But if you think about this, if you’re starting a company, you’ve got to be able to convince people to quit their jobs and come work for you. You got to be able to convince customers to be early adaptors of a product that probably is barely functional in some cases, or certainly missing what the long-term functionality will be.
And so, thing number one for us, as we look at the team is, what is that compelling vision? How do they articulate it? Why will people follow this individual or set of individuals? And then secondly, really we spend a lot of time thinking about kind of the fitness between the founding team and the product or market they’re going after.
So, for people who follow the venture space you probably heard the concept of product market fit, which is this idea that eventually you’re trying to figure out what it is that the market needs and of course fit your product to that. We use a concept internally called founder market fit, which is a similar idea.
But the basic idea is what makes this team uniquely qualified to be able to go after this opportunity? What is the secret that they know that nobody else knows? How do they earn that secret? The question really becomes why back this particular team, going after this particular opportunity versus potentially going after somebody else who’s doing a similar idea, but who may have a better infinity from a team perspective in terms of that outcome?
ALISON BEARD: So, if I’m an entrepreneur, I don’t know anyone in Silicon Valley. I don’t know anyone at Andreessen Horowitz. How do I get in the door?
SCOTT KUPOR: So, figure out what degrees of freedom are you removed from anybody who might be able to help you, at least make a warm introduction. I think in some ways kind of doing so is a great way to kind of test your mettle as an entrepreneur which is can you be creative and really figure out, I may not know somebody personally, but kind of through different degrees of freedom, how do I get there?
This is exactly what you’ll have to do as an entrepreneur more generally, is you may not know necessarily who the customer is at a prospect you’re trying to go after, or you may not know who the best CFO is. But your ability to kind of manage relationships, navigate them and quite frankly, get people to pay it forward on your behalf before you’ve accomplished it is really quite frankly, a great skill as an entrepreneur.
ALISON BEARD: So, are there are lots of entrepreneurs who have walked through your doors and been successful in pitching to you and building their companies. You talk in the book about the two Salesforce executives who launched Okta, the founders of AirBnb and Lyft. I wonder though, are there any particular failed pitches that stick out in your mind that our listeners could learn from? You don’t have to name names.
SCOTT KUPOR: Yeah, so I will not name names. But there’s a category. I’m trying to remember if there’s one specific that I can remember, but there’s a category of things I would say that just don’t resonate well. And so, one is, a lot of times people come in and they say hey, I’ve got this great idea. And oh, by the way, let me tell you the five companies that will acquire this company. And I think people are telling us what they think we want them to tell us, but it’s actually exactly the opposite. What we want to hear is their “conquer the world” strategy right? And we recognize and we will of course discount that the likelihood of conquering the world might have a low probability, but that’s not the question. The question is if they conquer the world, what could this look like?
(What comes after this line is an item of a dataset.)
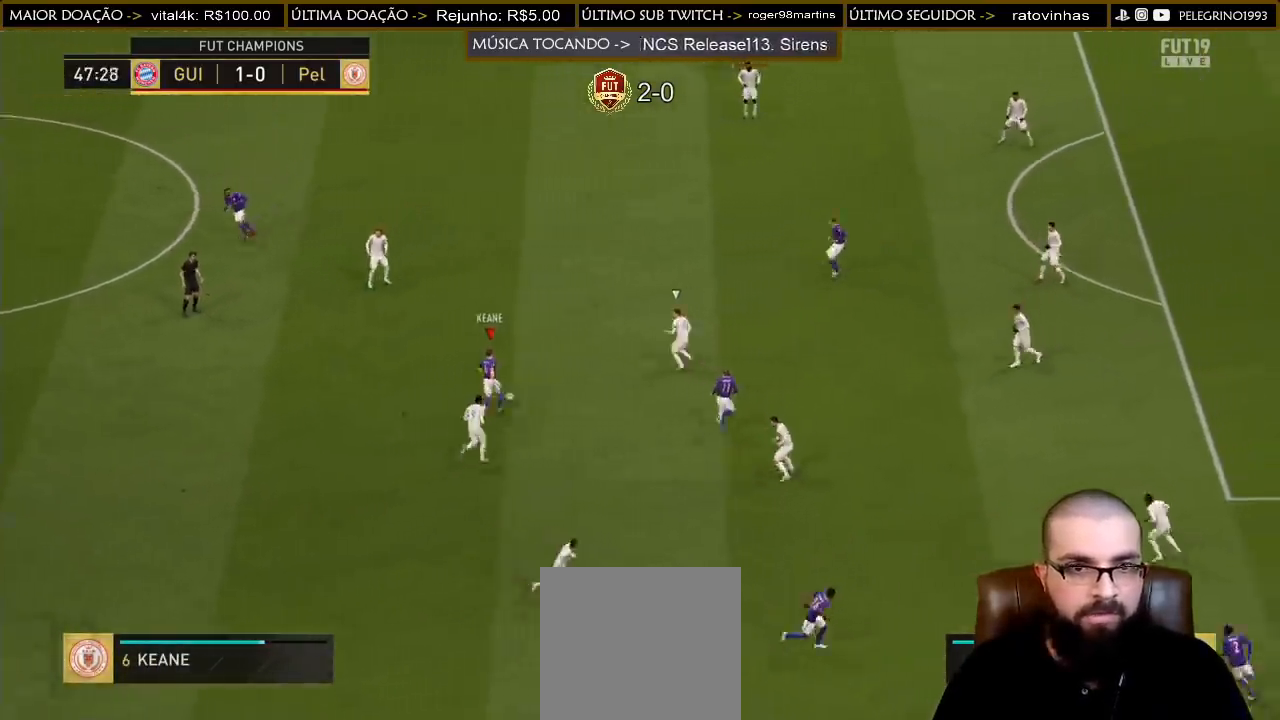
{"buttons": [], "left_stick": "up-right", "right_stick": "center", "events": [[167, "R2", "up"], [200, "CROSS", "down"], [267, "left_stick", "up-right"], [333, "CROSS", "up"]]}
You know, we are wrong many times and so, when we’re right, we have to be really right in order to kind of make the math work.
ALISON BEARD: And when people come in with their “conquer the world” strategy, and they’re boasting about themselves as the right people to do it. They can expect you to poke holes in it right?
SCOTT KUPOR: Absolutely.
ALISON BEARD: Try to at least.
SCOTT KUPOR: Yes. Part of our job is to kind of yes, poke holes maybe the negative way, I would say is to kind of test the limits of their thinking on some things and figure out kind of what is assumptions. And it’s so important and again, this is, we talk about this a lot in our pitches, is we don’t expect you as an entrepreneur to have the answer to everything.
And so, a lot of what we’re trying to figure out when we are doing things that might look like we’re poking holes, is to kind of testing what we call the idea maze. Which is how did you come up with this idea? How did you determine that this product was right? What information did you consider?
Because we know that companies will do what we love to euphemistically call in this business a pivot which basically is a very polite way of saying, what I thought was a good idea turned out to not be a good idea, and now I need to change it. And so, we recognize that and so the question is less about kind of whether this idea is particularly 100 percent accurate, but more about kind of the quality of your thinking and the depth of your thinking on that topic.
The other big, kind of gotcha for us, or red flag is we’re hearing oftentimes, we’re hearing this pitch for the first time in a 50 to 60 minute meeting. And if we can kind of make you change your entire business plan in one meeting, that’s generally not a good thing, because it does go to kind of the heart of your conviction and the heart of your kind of, the depths to which you believe your own conquer the world strategy. So, sometimes I think people will think that we want them to change their minds based on our input, but if they cave too easily, that can obviously be a bit of a red flag.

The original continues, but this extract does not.